◆ To do: Will you repeat every line of the records below word for word, leaving the pictures out of your answer?

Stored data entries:
__________________________________________________
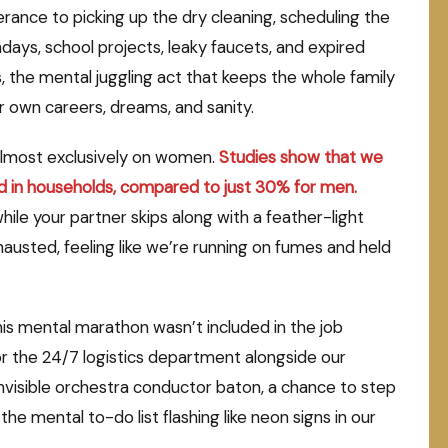
ance to picking up the dry cleaning, scheduling the
days, school projects, leaky faucets, and expired
s, the mental juggling act that keeps the whole family
r own careers, dreams, and sanity.
d almost exclusively on women.
Studies show that we
d in households, compared to just 30% for men.
while your partner skips along with a feather-light
usted, feeling like we’re running on fumes and held
. This mental marathon wasn’t included in the job
or the 24/7 logistics department alongside our
invisible orchestra conductor baton, a chance to step
e mental to-do list flashing like neon signs in our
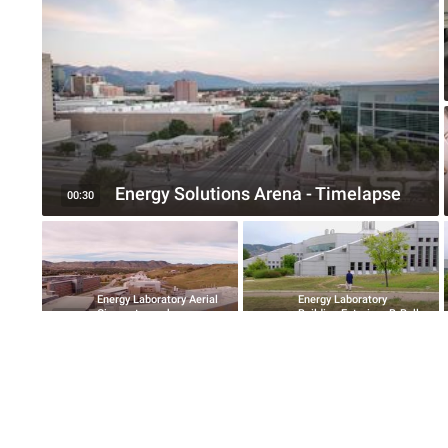
Energy Solutions Arena - Timelapse
00:30
Energy Laboratory Aerial
Energy Laboratory
Cinematography
Building Exteriors B-Roll
08:35
01:33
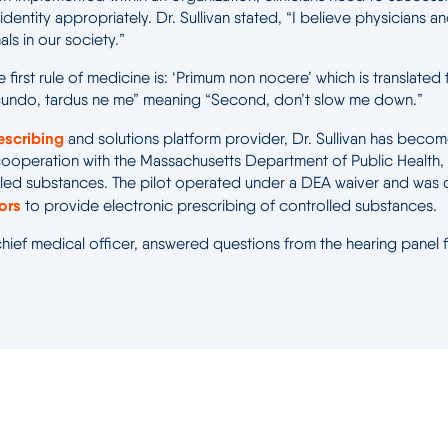
identity appropriately. Dr. Sullivan stated, “I believe physicians 
ls in our society.”
first rule of medicine is: ‘Primum non nocere’ which is translated f
ecundo, tardus ne me” meaning “Second, don’t slow me down.”
escribing
and solutions platform provider, Dr. Sullivan has beco
in cooperation with the Massachusetts Department of Public Health,
lled substances. The pilot operated under a DEA waiver and was co
dors
to provide electronic prescribing of controlled substances.
 chief medical officer, answered questions from the hearing panel 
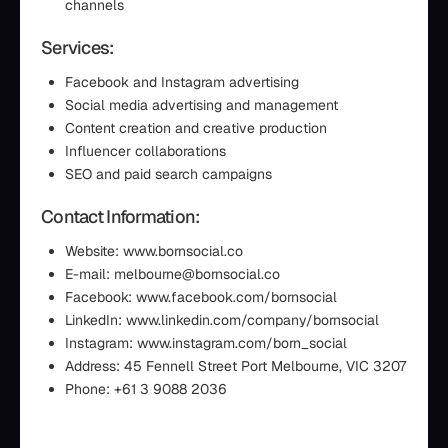
channels
Services:
Facebook and Instagram advertising
Social media advertising and management
Content creation and creative production
Influencer collaborations
SEO and paid search campaigns
Contact Information:
Website: www.bornsocial.co
E-mail: melbourne@bornsocial.co
Facebook: www.facebook.com/bornsocial
LinkedIn: www.linkedin.com/company/bornsocial
Instagram: www.instagram.com/born_social
Address: 45 Fennell Street Port Melbourne, VIC 3207
Phone: +61 3 9088 2036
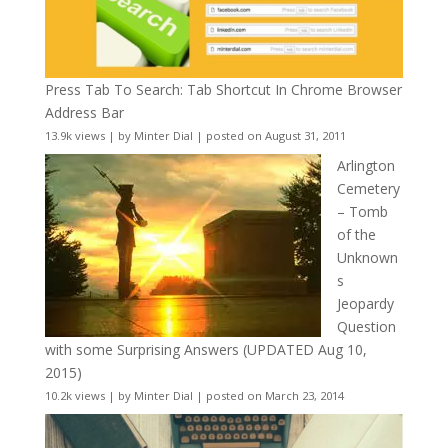
Press Tab To Search: Tab Shortcut In Chrome Browser
Address Bar
13.9k views
|
by
Minter Dial
|
posted on August 31, 2011
Arlington
Cemetery
– Tomb
of the
Unknown
s
Jeopardy
Question
with some Surprising Answers (UPDATED Aug 10,
2015)
10.2k views
|
by
Minter Dial
|
posted on March 23, 2014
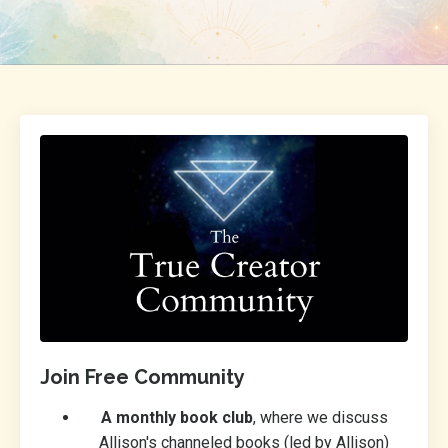
Join Free Community
A monthly book club
, where we discuss
Allison's channeled books (led by Allison)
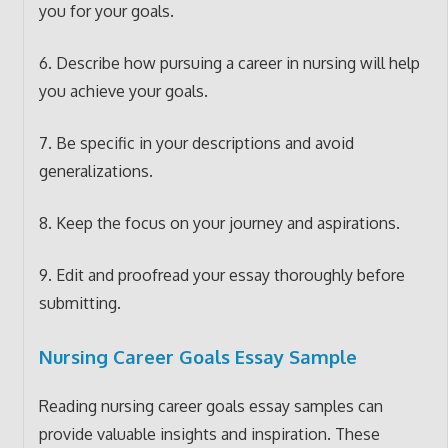
you for your goals.
6. Describe how pursuing a career in nursing will help
you achieve your goals.
7. Be specific in your descriptions and avoid
generalizations.
8. Keep the focus on your journey and aspirations.
9. Edit and proofread your essay thoroughly before
submitting.
Nursing Career Goals Essay Sample
Reading nursing career goals essay samples can
provide valuable insights and inspiration. These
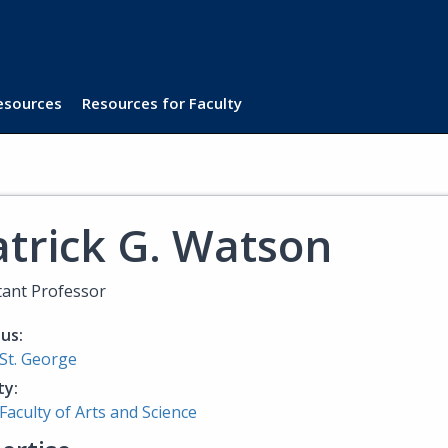
Resources
Resources for Faculty
atrick G. Watson
tant Professor
us:
St. George
ty:
Faculty of Arts and Science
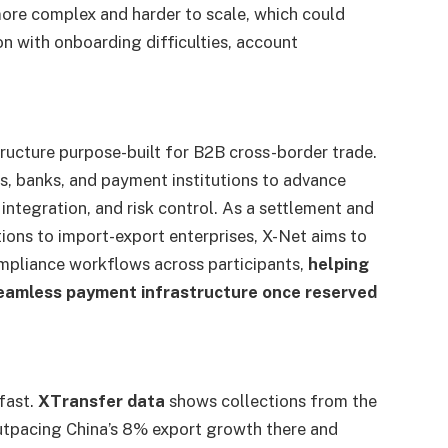
re complex and harder to scale, which could
on with onboarding difficulties, account
tructure purpose-built for B2B cross-border trade.
s, banks, and payment institutions to advance
integration, and risk control. As a settlement and
tutions to import-export enterprises, X-Net aims to
ompliance workflows across participants,
helping
eamless payment infrastructure once reserved
fast.
XTransfer data
shows collections from the
utpacing China’s 8% export growth there and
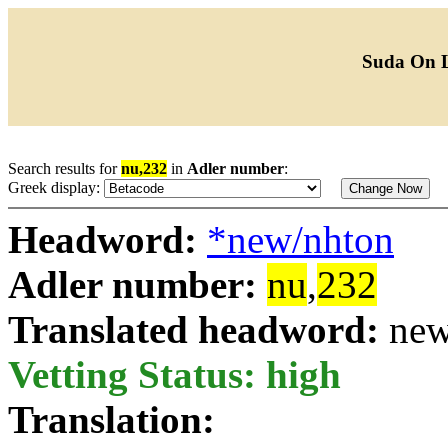
Suda On 
Search results for
nu,232
in
Adler number
:
Greek display:
Headword:
*new/nhton
Adler number:
nu
,
232
Translated headword:
new
Vetting Status: high
Translation:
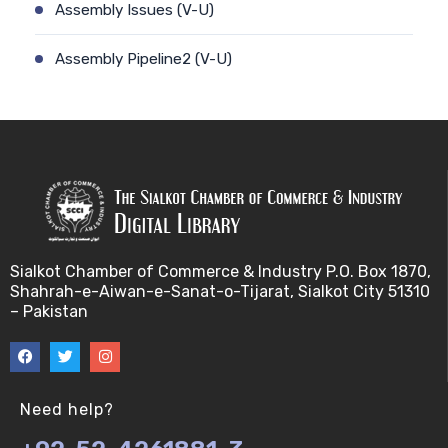
Assembly Issues (V-U)
Assembly Pipeline2 (V-U)
Assembly Pipeline1 (V-U)
Assessing Quality of MSA (V-U)
Automated Sequencing (V-U)
Base Pair Maximization (V-U)
Sialkot Chamber of Commerce & Industry P.O. Box 1870,
Shahrah-e-Aiwan-e-Sanat-o-Tijarat, Sialkot City 51310
Between Array Normalization (V-U)
– Pakistan
Bayes Theorem (V-U)
Between proteome comparison (V-U)
Need help?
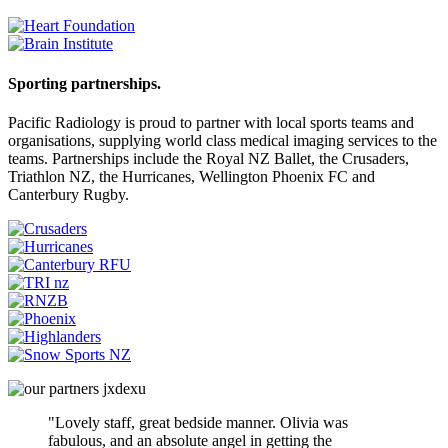
Sporting partnerships.
Pacific Radiology is proud to partner with local sports teams and
organisations, supplying world class medical imaging services to the
teams. Partnerships include the Royal NZ Ballet, the Crusaders,
Triathlon NZ, the Hurricanes, Wellington Phoenix FC and
Canterbury Rugby.
"Lovely staff, great bedside manner. Olivia was
fabulous, and an absolute angel in getting the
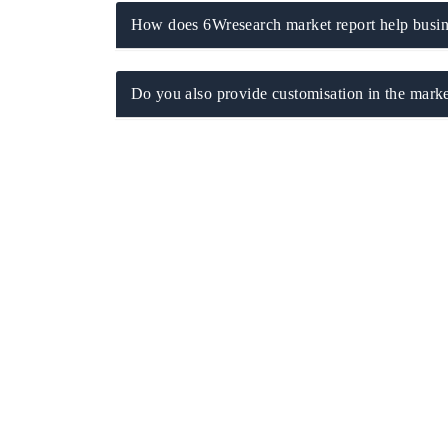
How does 6Wresearch market report help busine
Do you also provide customisation in the marke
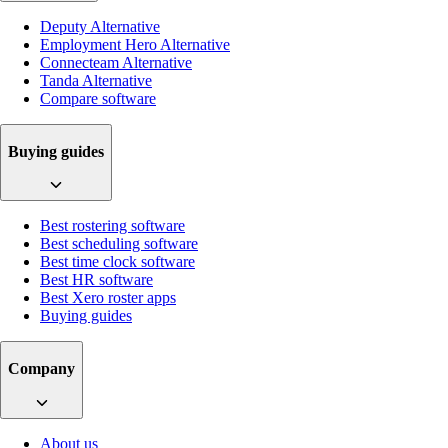
Deputy Alternative
Employment Hero Alternative
Connecteam Alternative
Tanda Alternative
Compare software
Buying guides
Best rostering software
Best scheduling software
Best time clock software
Best HR software
Best Xero roster apps
Buying guides
Company
About us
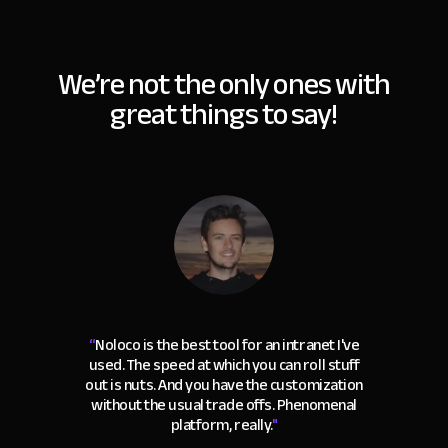
We’re not the only ones with
great things to say!
“
Noloco is the best tool for an intranet I've
used. The speed at which you can roll stuff
out is nuts. And you have the customization
without the usual trade offs. Phenomenal
platform, really.
"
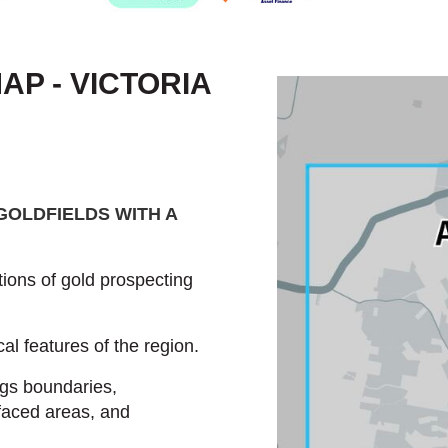
P - VICTORIA
GOLDFIELDS WITH A
ions of gold prospecting
al features of the region.
ngs boundaries,
faced areas, and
__________________________________________________
◆ Response to this task:
ance to picking up the dry cleaning, scheduling the
days, school projects, leaky faucets, and expired
s, the mental juggling act that keeps the whole family
r own careers, dreams, and sanity.
d almost exclusively on women.
Studies show that we
d in households, compared to just 30% for men.
while your partner skips along with a feather-light
usted, feeling like we’re running on fumes and held
. This mental marathon wasn’t included in the job
or the 24/7 logistics department alongside our
invisible orchestra conductor baton, a chance to step
e mental to-do list flashing like neon signs in our
Energy Solutions Arena - Timelapse
00:30
Energy Laboratory Aerial
Energy Laboratory
Cinematography
Building Exteriors B-Roll
08:35
01:33
identity appropriately. Dr. Sullivan stated, “I believe physicians 
ls in our society.”
first rule of medicine is: ‘Primum non nocere’ which is translated f
ecundo, tardus ne me” meaning “Second, don’t slow me down.”
escribing
and solutions platform provider, Dr. Sullivan has beco
in cooperation with the Massachusetts Department of Public Health,
lled substances. The pilot operated under a DEA waiver and was co
dors
to provide electronic prescribing of controlled substances.
 chief medical officer, answered questions from the hearing panel 
channels
Services:
Facebook and Instagram advertising
Social media advertising and management
Content creation and creative production
Influencer collaborations
SEO and paid search campaigns
Contact Information:
Website: www.bornsocial.co
E-mail: melbourne@bornsocial.co
Facebook: www.facebook.com/bornsocial
LinkedIn: www.linkedin.com/company/bornsocial
Instagram: www.instagram.com/born_social
Address: 45 Fennell Street Port Melbourne, VIC 3207
Phone: +61 3 9088 2036
Press Tab To Search: Tab Shortcut In Chrome Browser
Address Bar
13.9k views
|
by
Minter Dial
|
posted on August 31, 2011
Arlington
Cemetery
– Tomb
of the
Unknown
s
Jeopardy
Question
with some Surprising Answers (UPDATED Aug 10,
2015)
10.2k views
|
by
Minter Dial
|
posted on March 23, 2014
Join Free Community
A monthly book club
, where we discuss
Allison's channeled books (led by Allison)
you for your goals.
6. Describe how pursuing a career in nursing will help
you achieve your goals.
7. Be specific in your descriptions and avoid
generalizations.
8. Keep the focus on your journey and aspirations.
9. Edit and proofread your essay thoroughly before
submitting.
Nursing Career Goals Essay Sample
Reading nursing career goals essay samples can
provide valuable insights and inspiration. These
Resources
Resources for Faculty
atrick G. Watson
tant Professor
us:
St. George
ty:
Faculty of Arts and Science
re complex and harder to scale, which could
on with onboarding difficulties, account
tructure purpose-built for B2B cross-border trade.
s, banks, and payment institutions to advance
integration, and risk control. As a settlement and
tutions to import-export enterprises, X-Net aims to
ompliance workflows across participants,
helping
eamless payment infrastructure once reserved
fast.
XTransfer data
shows collections from the
utpacing China’s 8% export growth there and
Suda On 
Search results for
nu,232
in
Adler number
:
Greek display:
Headword:
*new/nhton
Adler number:
nu
,
232
Translated headword:
new
Vetting Status: high
Translation:
Assembly Issues (V-U)
Assembly Pipeline2 (V-U)
Assembly Pipeline1 (V-U)
Assessing Quality of MSA (V-U)
Automated Sequencing (V-U)
Base Pair Maximization (V-U)
Sialkot Chamber of Commerce & Industry P.O. Box 1870,
Shahrah-e-Aiwan-e-Sanat-o-Tijarat, Sialkot City 51310
Between Array Normalization (V-U)
– Pakistan
Bayes Theorem (V-U)
Between proteome comparison (V-U)
Need help?
Sporting partnerships.
Pacific Radiology is proud to partner with local sports teams and
organisations, supplying world class medical imaging services to the
teams. Partnerships include the Royal NZ Ballet, the Crusaders,
Triathlon NZ, the Hurricanes, Wellington Phoenix FC and
Canterbury Rugby.
"Lovely staff, great bedside manner. Olivia was
fabulous, and an absolute angel in getting the
How does 6Wresearch market report help busine
Do you also provide customisation in the marke
Deputy Alternative
Employment Hero Alternative
Connecteam Alternative
Tanda Alternative
Compare software
Buying guides
Best rostering software
Best scheduling software
Best time clock software
Best HR software
Best Xero roster apps
Buying guides
Company
About us
We’re not the only ones with
great things to say!
“
Noloco is the best tool for an intranet I've
used. The speed at which you can roll stuff
out is nuts. And you have the customization
without the usual trade offs. Phenomenal
platform, really.
"
P - VICTORIA
GOLDFIELDS WITH A
ions of gold prospecting
al features of the region.
ngs boundaries,
faced areas, and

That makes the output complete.